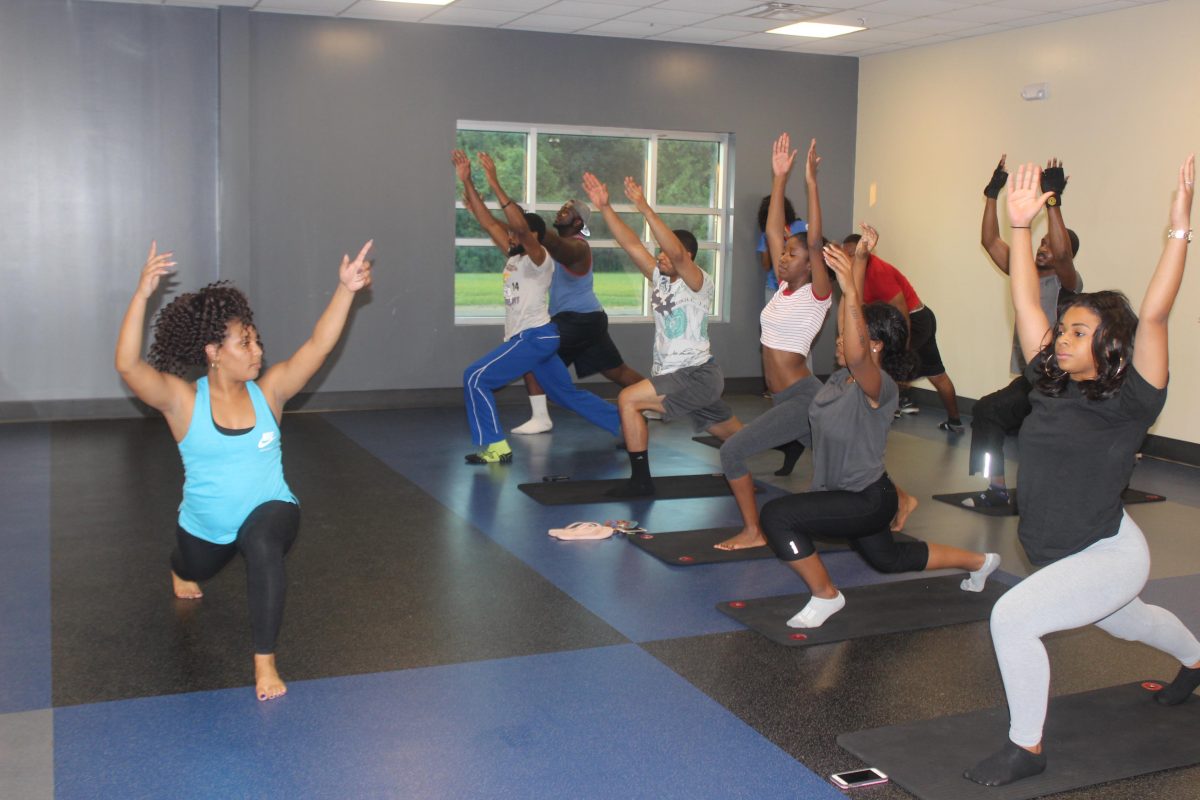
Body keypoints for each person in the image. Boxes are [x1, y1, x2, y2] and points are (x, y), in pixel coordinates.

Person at [965, 158, 1200, 787]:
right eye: (1062, 329)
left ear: (1109, 347)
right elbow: (1022, 296)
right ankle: (1198, 659)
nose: (1061, 339)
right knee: (1134, 622)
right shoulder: (1049, 383)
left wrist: (1179, 230)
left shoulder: (1131, 404)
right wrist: (1018, 228)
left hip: (1106, 553)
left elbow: (1152, 315)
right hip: (1067, 551)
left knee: (1012, 618)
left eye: (1077, 331)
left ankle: (1027, 747)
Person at [114, 238, 374, 702]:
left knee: (262, 539)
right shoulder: (182, 400)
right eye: (245, 342)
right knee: (191, 562)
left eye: (256, 338)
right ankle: (180, 566)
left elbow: (317, 345)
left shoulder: (270, 391)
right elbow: (128, 366)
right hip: (206, 527)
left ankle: (264, 662)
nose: (257, 349)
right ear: (214, 351)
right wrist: (141, 295)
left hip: (272, 507)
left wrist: (346, 290)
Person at [758, 237, 999, 629]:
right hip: (855, 491)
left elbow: (855, 350)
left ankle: (826, 595)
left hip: (862, 499)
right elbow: (848, 334)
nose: (841, 339)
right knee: (890, 560)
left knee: (779, 516)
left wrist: (851, 287)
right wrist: (856, 266)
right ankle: (982, 562)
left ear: (875, 346)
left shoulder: (879, 385)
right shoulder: (841, 378)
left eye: (852, 336)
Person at [581, 171, 743, 497]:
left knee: (628, 399)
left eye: (667, 252)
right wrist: (606, 208)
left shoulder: (699, 282)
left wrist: (644, 207)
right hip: (685, 376)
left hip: (694, 374)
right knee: (731, 432)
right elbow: (630, 244)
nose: (661, 256)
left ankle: (641, 481)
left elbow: (679, 255)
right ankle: (786, 441)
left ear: (688, 256)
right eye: (661, 252)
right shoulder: (662, 279)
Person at [454, 150, 621, 463]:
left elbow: (517, 225)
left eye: (518, 231)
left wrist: (495, 182)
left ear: (531, 236)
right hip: (539, 338)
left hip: (533, 336)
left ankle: (495, 447)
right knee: (563, 394)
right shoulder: (514, 255)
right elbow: (487, 221)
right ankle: (626, 423)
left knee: (475, 377)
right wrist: (468, 182)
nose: (511, 233)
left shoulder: (539, 258)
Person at [714, 133, 832, 550]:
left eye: (792, 254)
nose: (784, 257)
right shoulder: (783, 289)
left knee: (732, 452)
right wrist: (778, 179)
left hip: (803, 398)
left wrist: (811, 183)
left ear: (812, 263)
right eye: (783, 253)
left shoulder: (816, 293)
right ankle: (901, 500)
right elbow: (771, 229)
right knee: (843, 461)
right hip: (785, 400)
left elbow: (815, 242)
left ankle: (753, 532)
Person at [963, 155, 1081, 508]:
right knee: (987, 413)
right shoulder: (1024, 274)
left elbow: (1062, 252)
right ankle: (996, 488)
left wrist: (1053, 200)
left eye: (1048, 244)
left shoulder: (1068, 281)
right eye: (1039, 243)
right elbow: (990, 241)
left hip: (1062, 378)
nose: (1043, 248)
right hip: (1033, 376)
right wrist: (991, 194)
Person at [509, 191, 645, 434]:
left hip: (579, 319)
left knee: (531, 351)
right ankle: (657, 401)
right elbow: (530, 239)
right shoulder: (553, 247)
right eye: (562, 207)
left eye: (567, 210)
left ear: (577, 222)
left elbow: (558, 246)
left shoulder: (577, 247)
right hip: (590, 318)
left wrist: (534, 227)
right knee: (617, 371)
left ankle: (541, 418)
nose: (561, 211)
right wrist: (516, 216)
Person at [842, 232, 963, 432]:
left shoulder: (878, 271)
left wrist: (901, 348)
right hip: (914, 318)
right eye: (844, 254)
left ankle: (896, 405)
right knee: (936, 374)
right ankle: (954, 421)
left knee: (885, 362)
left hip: (914, 320)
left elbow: (901, 311)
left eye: (851, 253)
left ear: (864, 251)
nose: (847, 258)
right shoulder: (857, 273)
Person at [756, 193, 806, 307]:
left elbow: (812, 255)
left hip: (798, 287)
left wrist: (789, 240)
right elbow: (766, 266)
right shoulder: (766, 234)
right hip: (773, 287)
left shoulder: (800, 226)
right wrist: (770, 242)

————————

Hand back the data exactly as it appears, with all pictures cut.

- _Exercise answer_:
Body keypoints for each person in the image. Boxes are [x1, y1, x2, y2] and points are (x, y), in pixel coordinates.

Person at [965, 158, 1200, 787]:
right eye: (1062, 329)
left ear: (1109, 347)
right elbow: (1022, 296)
right ankle: (1198, 659)
nose: (1061, 339)
right knee: (1134, 622)
right shoulder: (1049, 383)
left wrist: (1179, 230)
left shoulder: (1131, 404)
right wrist: (1018, 228)
left hip: (1106, 553)
left elbow: (1152, 315)
right hip: (1067, 551)
left knee: (1012, 618)
left eye: (1077, 331)
left ankle: (1027, 747)
Person at [114, 238, 374, 702]:
left knee: (262, 539)
right shoulder: (182, 400)
right eye: (245, 342)
right knee: (191, 562)
left eye: (256, 338)
right ankle: (180, 566)
left elbow: (317, 345)
left shoulder: (270, 391)
right elbow: (128, 366)
right hip: (206, 527)
left ankle: (264, 662)
nose: (257, 349)
right ear: (214, 351)
right wrist: (141, 295)
left hip: (272, 507)
left wrist: (346, 290)
Person at [758, 237, 999, 629]:
right hip: (855, 491)
left elbow: (855, 350)
left ankle: (826, 595)
left hip: (862, 499)
right elbow: (848, 334)
nose: (841, 339)
right knee: (890, 560)
left knee: (779, 516)
left wrist: (851, 287)
right wrist: (856, 266)
right ankle: (982, 562)
left ear: (875, 346)
left shoulder: (879, 385)
right shoulder: (841, 378)
left eye: (852, 336)
Person at [581, 171, 743, 497]:
left knee: (628, 399)
left eye: (667, 252)
right wrist: (606, 208)
left shoulder: (699, 282)
left wrist: (644, 207)
right hip: (685, 376)
left hip: (694, 374)
right knee: (731, 432)
right elbow: (630, 244)
nose: (661, 256)
left ankle: (641, 481)
left elbow: (679, 255)
right ankle: (786, 441)
left ear: (688, 256)
right eye: (661, 252)
right shoulder: (662, 279)
Person at [454, 150, 621, 463]:
left elbow: (517, 225)
left eye: (518, 231)
left wrist: (495, 182)
left ear: (531, 236)
right hip: (539, 338)
left hip: (533, 336)
left ankle: (495, 447)
right knee: (563, 394)
right shoulder: (514, 255)
right elbow: (487, 221)
right ankle: (626, 423)
left knee: (475, 377)
right wrist: (468, 182)
nose: (511, 233)
left shoulder: (539, 258)
Person at [714, 133, 832, 550]:
left eye: (792, 254)
nose: (784, 257)
right shoulder: (783, 289)
left knee: (732, 452)
right wrist: (778, 179)
left hip: (803, 398)
left wrist: (811, 183)
left ear: (812, 263)
right eye: (783, 253)
left shoulder: (816, 293)
right ankle: (901, 500)
right elbow: (771, 229)
right knee: (843, 461)
right hip: (785, 400)
left elbow: (815, 242)
left ankle: (753, 532)
Person at [963, 155, 1081, 508]:
right knee: (987, 413)
right shoulder: (1024, 274)
left elbow: (1062, 252)
right ankle: (996, 488)
left wrist: (1053, 200)
left eye: (1048, 244)
left shoulder: (1068, 281)
right eye: (1039, 243)
right elbow: (990, 241)
left hip: (1062, 378)
nose: (1043, 248)
right hip: (1033, 376)
right wrist: (991, 194)
Person at [509, 191, 645, 434]:
left hip: (579, 319)
left knee: (531, 351)
right ankle: (657, 401)
right elbow: (530, 239)
right shoulder: (553, 247)
right eye: (562, 207)
left eye: (567, 210)
left ear: (577, 222)
left elbow: (558, 246)
left shoulder: (577, 247)
right hip: (590, 318)
left wrist: (534, 227)
right knee: (617, 371)
left ankle: (541, 418)
nose: (561, 211)
right wrist: (516, 216)
Person at [842, 232, 963, 432]:
left shoulder: (878, 271)
left wrist: (901, 348)
right hip: (914, 318)
right eye: (844, 254)
left ankle: (896, 405)
right knee: (936, 374)
right ankle: (954, 421)
left knee: (885, 362)
left hip: (914, 320)
left elbow: (901, 311)
left eye: (851, 253)
left ear: (864, 251)
nose: (847, 258)
right shoulder: (857, 273)
Person at [756, 193, 806, 307]:
left elbow: (812, 255)
left hip: (798, 287)
left wrist: (789, 240)
right elbow: (766, 266)
right shoulder: (766, 234)
right hip: (773, 287)
left shoulder: (800, 226)
right wrist: (770, 242)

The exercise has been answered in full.